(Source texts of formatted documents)
★ ★ ★ ★ ★ ★ ★

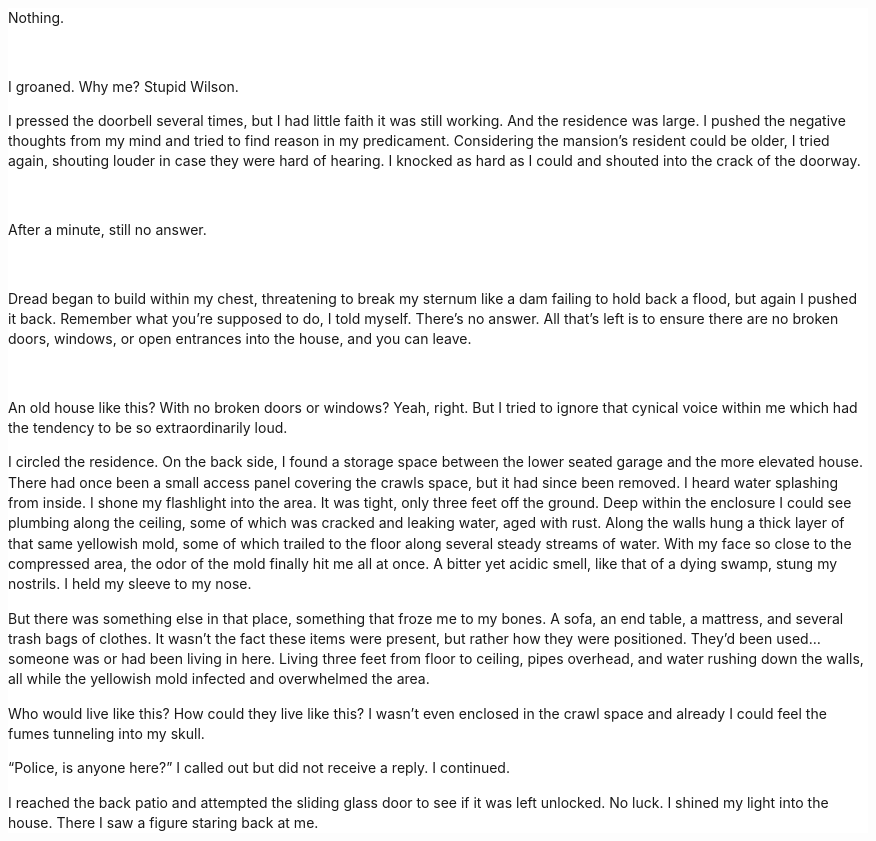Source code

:   

Nothing.  

&#x200B;

I groaned. Why me? Stupid Wilson. 

  

I pressed the doorbell several times, but I had little faith it was still working. And the residence was large. I pushed the negative thoughts from my mind and tried to find reason in my predicament. Considering the mansion’s resident could be older, I tried again, shouting louder in case they were hard of hearing. I knocked as hard as I could and shouted into the crack of the doorway. 

&#x200B;

After a minute, still no answer.  

&#x200B;

Dread began to build within my chest, threatening to break my sternum like a dam failing to hold back a flood, but again I pushed it back. Remember what you’re supposed to do, I told myself. There’s no answer. All that’s left is to ensure there are no broken doors, windows, or open entrances into the house, and you can leave.

&#x200B;

An old house like this? With no broken doors or windows? Yeah, right. But I tried to ignore that cynical voice within me which had the tendency to be so extraordinarily loud.

  

I circled the residence. On the back side, I found a storage space between the lower seated garage and the more elevated house. There had once been a small access panel covering the crawls space, but it had since been removed. I heard water splashing from inside. I shone my flashlight into the area. It was tight, only three feet off the ground. Deep within the enclosure I could see plumbing along the ceiling, some of which was cracked and leaking water, aged with rust. Along the walls hung a thick layer of that same yellowish mold, some of which trailed to the floor along several steady streams of water. With my face so close to the compressed area, the odor of the mold finally hit me all at once. A bitter yet acidic smell, like that of a dying swamp, stung my nostrils. I held my sleeve to my nose. 

  

But there was something else in that place, something that froze me to my bones. A sofa, an end table, a mattress, and several trash bags of clothes. It wasn’t the fact these items were present, but rather how they were positioned. They’d been used… someone was or had been living in here. Living three feet from floor to ceiling, pipes overhead, and water rushing down the walls, all while the yellowish mold infected and overwhelmed the area.  

  

Who would live like this? How could they live like this? I wasn’t even enclosed in the crawl space and already I could feel the fumes tunneling into my skull. 

  

“Police, is anyone here?” I called out but did not receive a reply. I continued.  

  

I reached the back patio and attempted the sliding glass door to see if it was left unlocked. No luck. I shined my light into the house. There I saw a figure staring back at me.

★ ★ ★ ★ ★ ★ ★

▶ EXERCISE OBJECTIVE
Reproduce the source text of every row above character for character, omitting the pictures.

▶ THE ANSWER
Source code

:   

Nothing.  

&#x200B;

I groaned. Why me? Stupid Wilson. 

  

I pressed the doorbell several times, but I had little faith it was still working. And the residence was large. I pushed the negative thoughts from my mind and tried to find reason in my predicament. Considering the mansion’s resident could be older, I tried again, shouting louder in case they were hard of hearing. I knocked as hard as I could and shouted into the crack of the doorway. 

&#x200B;

After a minute, still no answer.  

&#x200B;

Dread began to build within my chest, threatening to break my sternum like a dam failing to hold back a flood, but again I pushed it back. Remember what you’re supposed to do, I told myself. There’s no answer. All that’s left is to ensure there are no broken doors, windows, or open entrances into the house, and you can leave.

&#x200B;

An old house like this? With no broken doors or windows? Yeah, right. But I tried to ignore that cynical voice within me which had the tendency to be so extraordinarily loud.

  

I circled the residence. On the back side, I found a storage space between the lower seated garage and the more elevated house. There had once been a small access panel covering the crawls space, but it had since been removed. I heard water splashing from inside. I shone my flashlight into the area. It was tight, only three feet off the ground. Deep within the enclosure I could see plumbing along the ceiling, some of which was cracked and leaking water, aged with rust. Along the walls hung a thick layer of that same yellowish mold, some of which trailed to the floor along several steady streams of water. With my face so close to the compressed area, the odor of the mold finally hit me all at once. A bitter yet acidic smell, like that of a dying swamp, stung my nostrils. I held my sleeve to my nose. 

  

But there was something else in that place, something that froze me to my bones. A sofa, an end table, a mattress, and several trash bags of clothes. It wasn’t the fact these items were present, but rather how they were positioned. They’d been used… someone was or had been living in here. Living three feet from floor to ceiling, pipes overhead, and water rushing down the walls, all while the yellowish mold infected and overwhelmed the area.  

  

Who would live like this? How could they live like this? I wasn’t even enclosed in the crawl space and already I could feel the fumes tunneling into my skull. 

  

“Police, is anyone here?” I called out but did not receive a reply. I continued.  

  

I reached the back patio and attempted the sliding glass door to see if it was left unlocked. No luck. I shined my light into the house. There I saw a figure staring back at me.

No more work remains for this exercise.